Seminar on History and Philosophy of Science
Abstract: This paper explores the history of medicated feed for agricultural animals in the twentieth century as a large-scale remaking of the chemical landscape of the United States. While there has been some appreciation of the addition of antibiotics and hormones to feed as growth promoters, given worries about these as adulterations of the end-product that is milk and meat for human consumption, the large-scale chemical transformation of animal feed since the turn of the twentieth century has gone underappreciated. This paper explains how metabolism became a technical work object in the effort to make more with less. Vitamins, minerals, amino acids, fungal enzymes, short chain fatty acids, arsenical medicines, anti-oxidants, and many other substances are part of this story. As a result of the focus on feed efficiency, what we know about many of these elements is confined to how they affect growth, a positive knowledge that has obscured the many other questions one might ask about how these changes have affected animals, microbiota, environments, and humans. This paper uses data on agricultural feeding not as yet another tale of the industrialization of discrete foodstuffs or activities (cows, farming), but as the grounds for understanding the industrialization of metabolism. The systematic remaking, rescaling and reordering of how matter moves into and between bacteria, plants, and animals is what makes the history of medicated feed so significant. This analysis demonstrates the massive scale of rearrangement of relations constituting the metabolic web in which human eating is hung.
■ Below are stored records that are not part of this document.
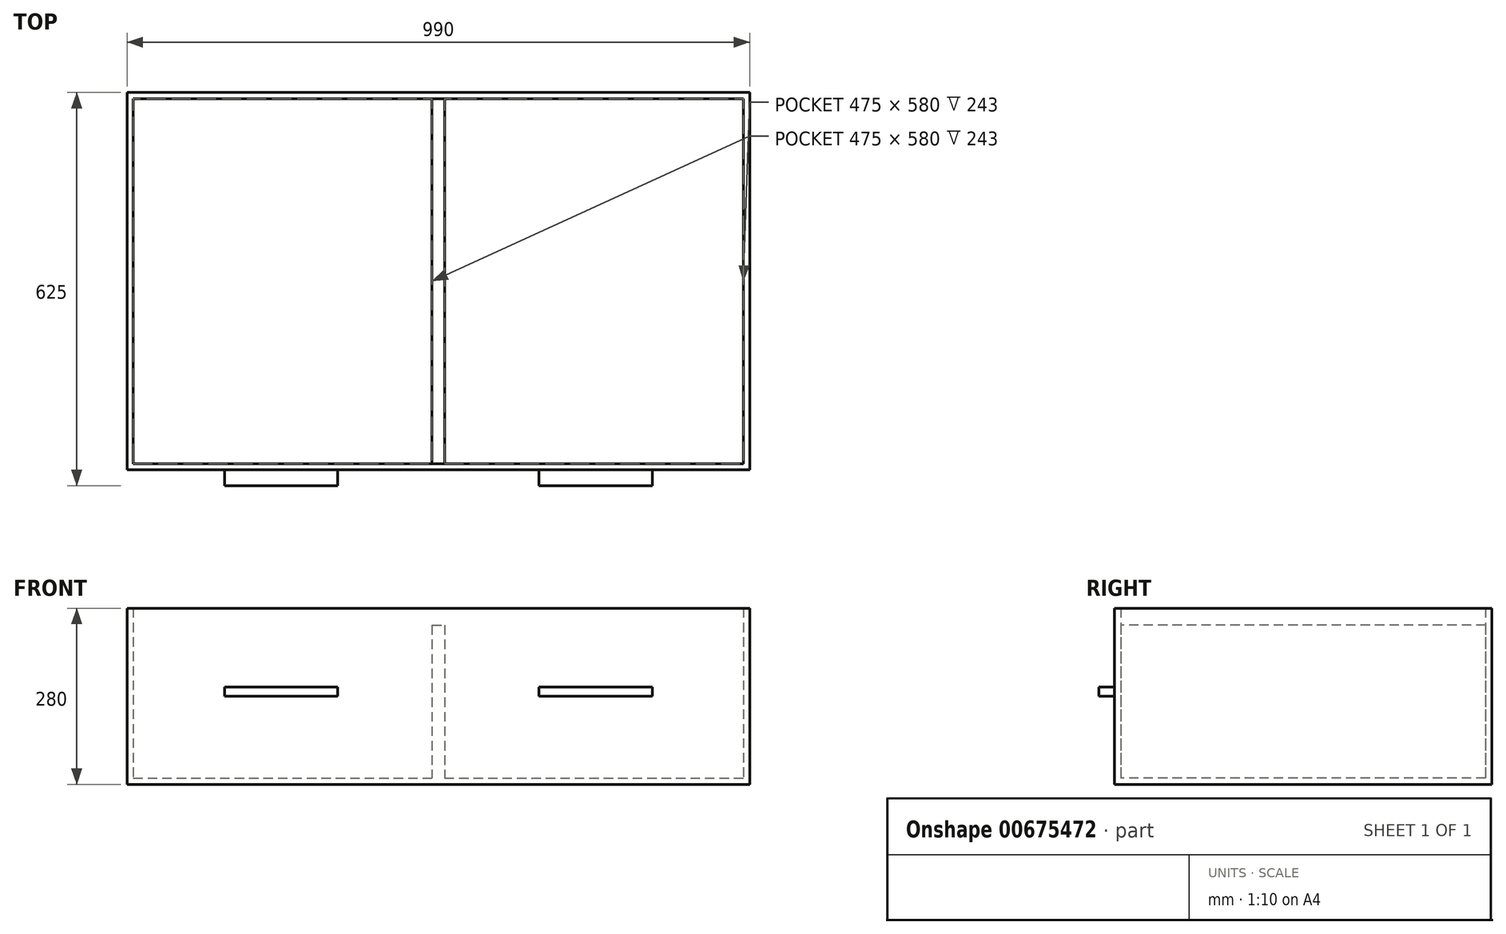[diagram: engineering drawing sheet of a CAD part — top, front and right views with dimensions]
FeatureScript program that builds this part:
annotation { "Feature Type Name" : "Feature", "Feature Type Description" : "" }
export const myFeature = defineFeature(function(context is Context, id is Id, definition is map)
    precondition{}
    {
        {
            var Q0;
            Q0=qCreatedBy(makeId("Front.planeOp"),FACE);
            var sketch = newSketch(context, id + "F0", { "sketchPlane" : qUnion([Q0])});
            skLineSegment(sketch, "E0.bottom", {"start": v(-495, 140) * mm, "end": v(495, 140) * mm});
            skLineSegment(sketch, "E0.top", {"start": v(-495, -140) * mm, "end": v(495, -140) * mm});
            skLineSegment(sketch, "E0.left", {"start": v(-495, 140) * mm, "end": v(-495, -140) * mm});
            skLineSegment(sketch, "E0.right", {"start": v(495, 140) * mm, "end": v(495, -140) * mm});
            skPoint(sketch, "E0.middle", {"position": v(0, 0) * mm});
            skSolve(sketch);
        }
        {
            var Q0;
            Q0=makeQuery(id+"F0.imprint","IMPRINT",FACE,{"disambiguationData":[TD([[makeQuery(id+"F0.imprint","IMPRINT",EDGE,{"derivedFrom":sQuery(id+"F0.wireOp",EDGE,"E0.bottom")}),-1.0]])]});
            extrude(context, id + "F1", {"entities" : qUnion([Q0]), "depth" : 600 * mm, "offsetDistance" : 25 * mm});
        }
        {
            var Q0;
            Q0=makeQuery(id+"F1.opExtrude","SWEPT_FACE",FACE,{"disambiguationData":[OSD([sQuery(id+"F0.wireOp",EDGE,"E0.bottom")])]});
            shell(context, id + "F2", {"entities" : qUnion([Q0]), "thickness" : 10 * mm});
        }
        {
            var Q0;
            Q0=makeQuery(id+"F2.opShell","OFFSET_FACE",FACE,{"disambiguationData":[OSD([sQuery(id+"F0.wireOp",EDGE,"E0.top")])]});
            var sketch = newSketch(context, id + "F3", { "sketchPlane" : qUnion([Q0])});
            skLineSegment(sketch, "E1.bottom", {"start": v(-10, -10) * mm, "end": v(10, -10) * mm});
            skLineSegment(sketch, "E1.top", {"start": v(-10, -590) * mm, "end": v(10, -590) * mm});
            skLineSegment(sketch, "E1.left", {"start": v(-10, -10) * mm, "end": v(-10, -590) * mm});
            skLineSegment(sketch, "E1.right", {"start": v(10, -10) * mm, "end": v(10, -590) * mm});
            skSolve(sketch);
        }
        {
            var Q0;
            Q0=makeQuery(id+"F3.imprint","IMPRINT",FACE,{"disambiguationData":[TD([[makeQuery(id+"F3.imprint","IMPRINT",EDGE,{"derivedFrom":sQuery(id+"F3.wireOp",EDGE,"E1.bottom")}),-1.0]])]});
            extrude(context, id + "F4", {"entities" : qUnion([Q0]), "operationType" : NewBodyOperationType.ADD, "depth" : 243 * mm, "offsetDistance" : 25 * mm});
        }
        {
            var Q0;
            Q0=makeQuery(id+"F1.opExtrude","CAP_FACE",FACE,{"disambiguationData":[OSD([sQuery(id+"F0.wireOp",EDGE,"E0.bottom"),sQuery(id+"F0.wireOp",EDGE,"E0.top"),sQuery(id+"F0.wireOp",EDGE,"E0.left"),sQuery(id+"F0.wireOp",EDGE,"E0.right")])],"isStart":false});
            var sketch = newSketch(context, id + "F5", { "sketchPlane" : qUnion([Q0])});
            skLineSegment(sketch, "E2.bottom", {"start": v(-340, 15) * mm, "end": v(-160, 15) * mm});
            skLineSegment(sketch, "E2.top", {"start": v(-340, 0) * mm, "end": v(-160, 0) * mm});
            skLineSegment(sketch, "E2.left", {"start": v(-340, 15) * mm, "end": v(-340, 0) * mm});
            skLineSegment(sketch, "E2.right", {"start": v(-160, 15) * mm, "end": v(-160, 0) * mm});
            skLineSegment(sketch, "E3.bottom", {"start": v(160, 15) * mm, "end": v(340, 15) * mm});
            skLineSegment(sketch, "E3.top", {"start": v(160, 0) * mm, "end": v(340, 0) * mm});
            skLineSegment(sketch, "E3.left", {"start": v(160, 15) * mm, "end": v(160, 0) * mm});
            skLineSegment(sketch, "E3.right", {"start": v(340, 15) * mm, "end": v(340, 0) * mm});
            skSolve(sketch);
        }
        {
            var Q0;
            Q0=makeQuery(id+"F5.imprint","IMPRINT",FACE,{"disambiguationData":[TD([[makeQuery(id+"F5.imprint","IMPRINT",EDGE,{"derivedFrom":sQuery(id+"F5.wireOp",EDGE,"E3.bottom")}),-1.0]])]});
            var Q1;
            Q1=makeQuery(id+"F5.imprint","IMPRINT",FACE,{"disambiguationData":[TD([[makeQuery(id+"F5.imprint","IMPRINT",EDGE,{"derivedFrom":sQuery(id+"F5.wireOp",EDGE,"E2.bottom")}),-1.0]])]});
            extrude(context, id + "F6", {"entities" : qUnion([Q0, Q1]), "operationType" : NewBodyOperationType.ADD, "depth" : 25 * mm, "offsetDistance" : 25 * mm});
        }
    });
Speaker Bio: Hannah Landecker holds a joint appointment in the Life and Social Sciences at UCLA, as Professor in the Department of Sociology and the Director of the Institute for Society and Genetics, an interdisciplinary research and teaching unit in the Life Sciences that hosts UCLA's Human Biology and Society major. Her work concerns a wide range of topics in the history and sociology of biology and biotechnology, including the history of tissue culture, social aspects of the emergence of antibiotic resistance, the use of film technologies in cell biology, epigenetic and society, and the changing character of the metabolic sciences from the nineteenth century to today.